La filiale dispose de la personnalité morale : elle est donc juridiquement distincte de la société-mère. Cette personnalité morale lui permet d’avoir une dénomination sociale et commerciale propre ainsi que de disposer d’un patrimoine distinct de celui de la société mère.
La société-mère exerce cependant une forte influence sur la filiale quant à la détermination des objectifs à atteindre. La filiale dispose cependant d’une certaine liberté quant aux moyens à mettre en œuvre pour atteindre ces buts.
Exemples de filiales en France
De nombreuses sociétés françaises optent pour le montage juridique de la filiale. En effet, de nombreuses sociétés souhaitant diversifier leurs activités détiennent des filiales.
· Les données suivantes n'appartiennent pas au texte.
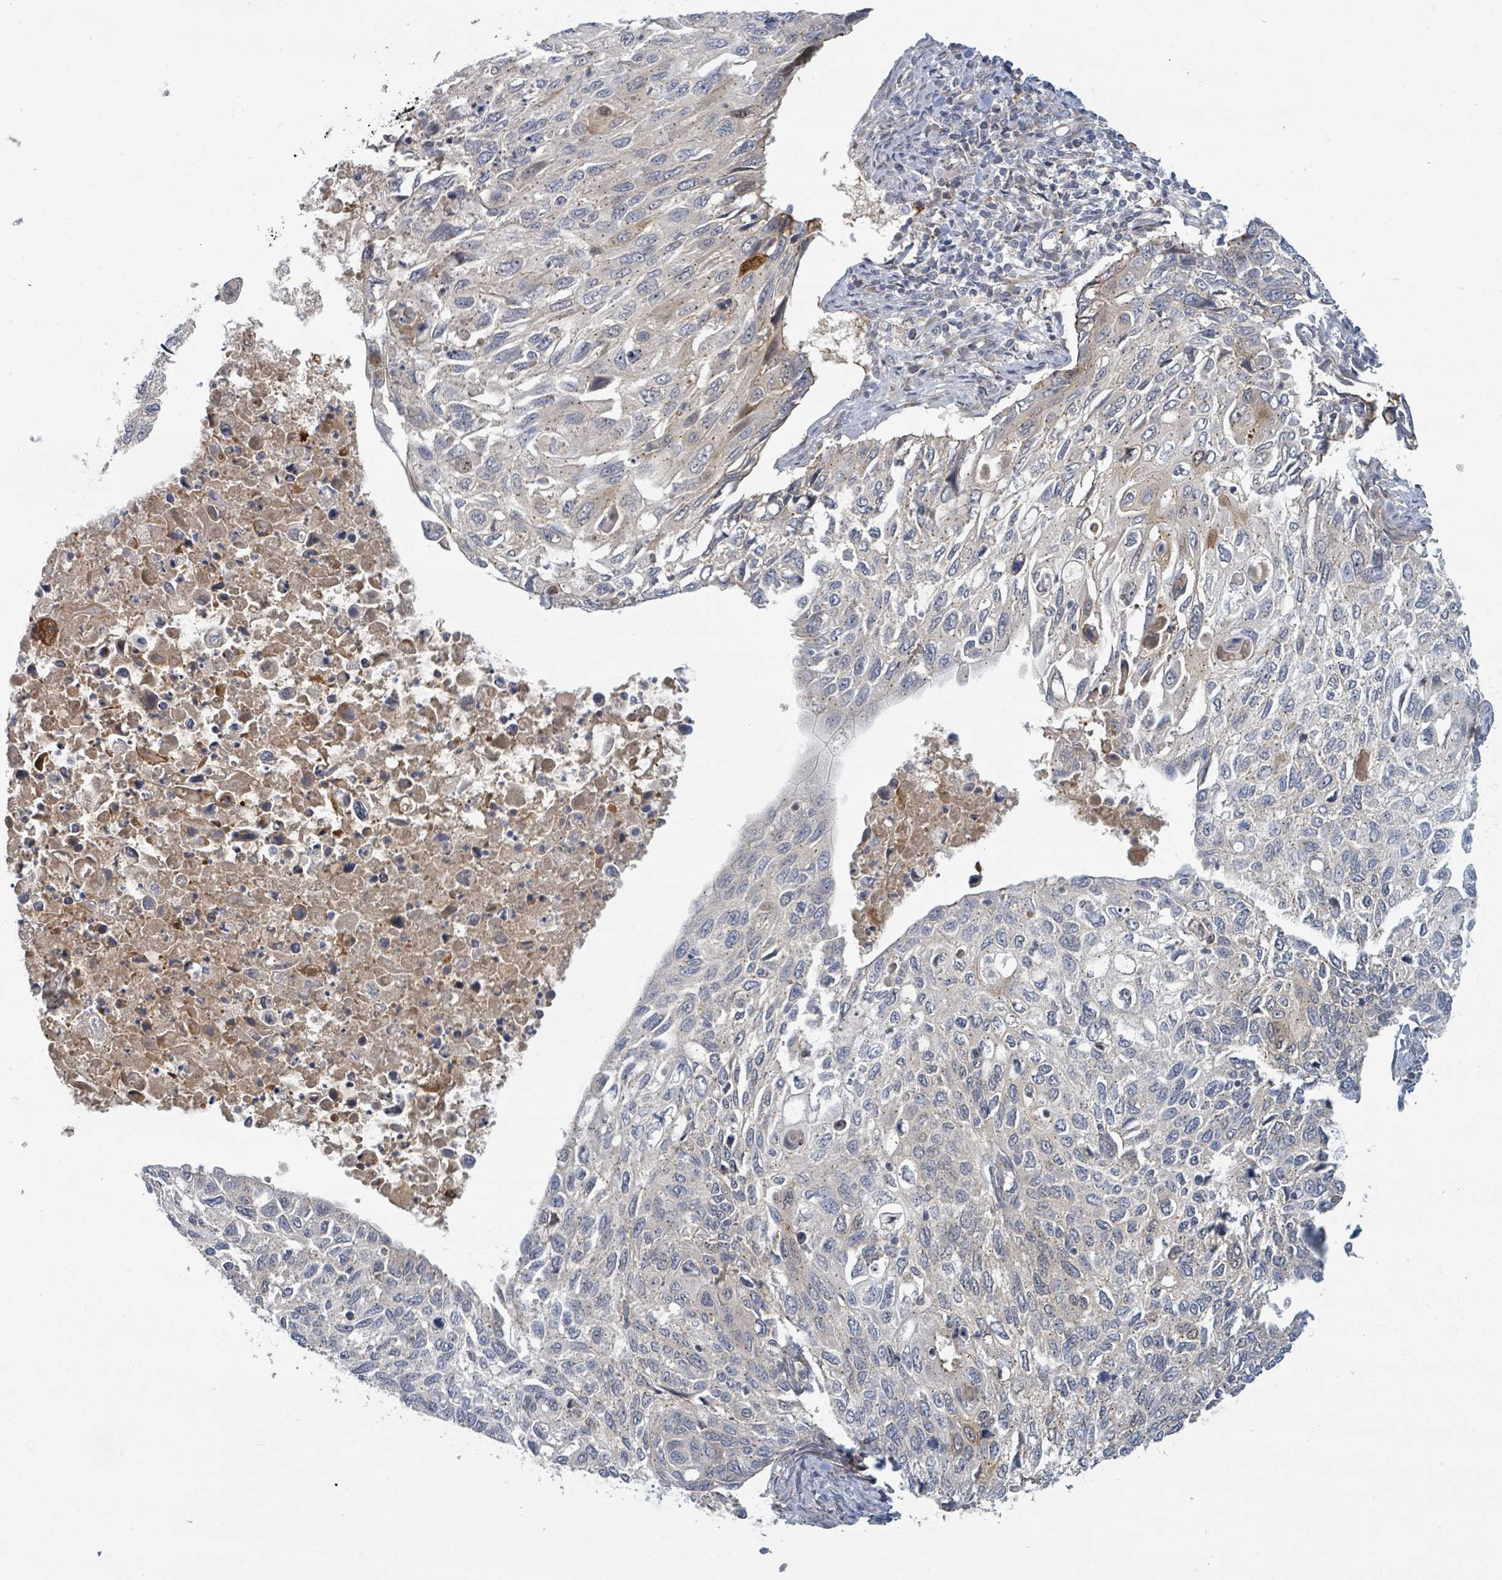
{"staining": {"intensity": "weak", "quantity": "<25%", "location": "cytoplasmic/membranous"}, "tissue": "cervical cancer", "cell_type": "Tumor cells", "image_type": "cancer", "snomed": [{"axis": "morphology", "description": "Squamous cell carcinoma, NOS"}, {"axis": "topography", "description": "Cervix"}], "caption": "A photomicrograph of cervical squamous cell carcinoma stained for a protein reveals no brown staining in tumor cells. (DAB (3,3'-diaminobenzidine) IHC visualized using brightfield microscopy, high magnification).", "gene": "COL5A3", "patient": {"sex": "female", "age": 70}}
Parmi ces dernières, on trouve notamment les entreprises suivantes :
- TotalEnergies, entreprise française de production et de distribution d’énergie, dont la société mère est TotalEnergies SA. TotalEnergies possède de nombreuses filiales en France, telles que Total Raffinage France, Total Marketing France, ou encore TotalEnergies Gas & Power France.
- Carrefour, entreprise française de grande distribution, dont la société mère est le groupe Carrefour. Carrefour possède des filiales en France, telles que Carrefour Market, Carrefour Express ou encore Carrefour City.
- Orange, entreprise française de télécommunications, dont la société mère est Orange SA. Orange possède des filiales en France, telles que Orange Business Services, Orange Bank ou encore Orange Studio.
- Air France-KLM, entreprise française de transport aérien, dont la société mère est Air France-KLM SA. Air France-KLM possède des filiales en France, telles que Hop !, Transavia France ou encore Joon.
- Sanofi, entreprise française de l’industrie pharmaceutique, dont la société mère est Sanofi SA. Sanofi possède des filiales en France, telles que Sanofi Pasteur, Sanofi Genzyme ou encore Sanofi Consumer Healthcare.
Comment fonctionne une filiale ?
Si une filiale fonctionne comme une société indépendante, elle reste soumise au contrôle de la société-mère. Explications.
Une certaine indépendance juridique
La mère et la fille sont toutes deux dotées d’une personnalité juridique distincte de sorte que les patrimoines sont en principe séparés.
La société mère ne peut donc être tenue des dettes contractées par sa fille. Ainsi, en tant que société, la filiale dispose de ses propres biens, agit en son nom propre et possède en principe son propre organe de direction.
Il est néanmoins possible de nommer comme dirigeant la société mère. Dans ce cas, la mère aura la faculté de représenter sa fille à l’égard des tiers et de conclure des actes au nom et pour le compte de cette dernière. La société mère cumulera le pouvoir de direction avec le pouvoir propre aux actionnaires, elle disposera en quelques sortes des pleins pouvoirs.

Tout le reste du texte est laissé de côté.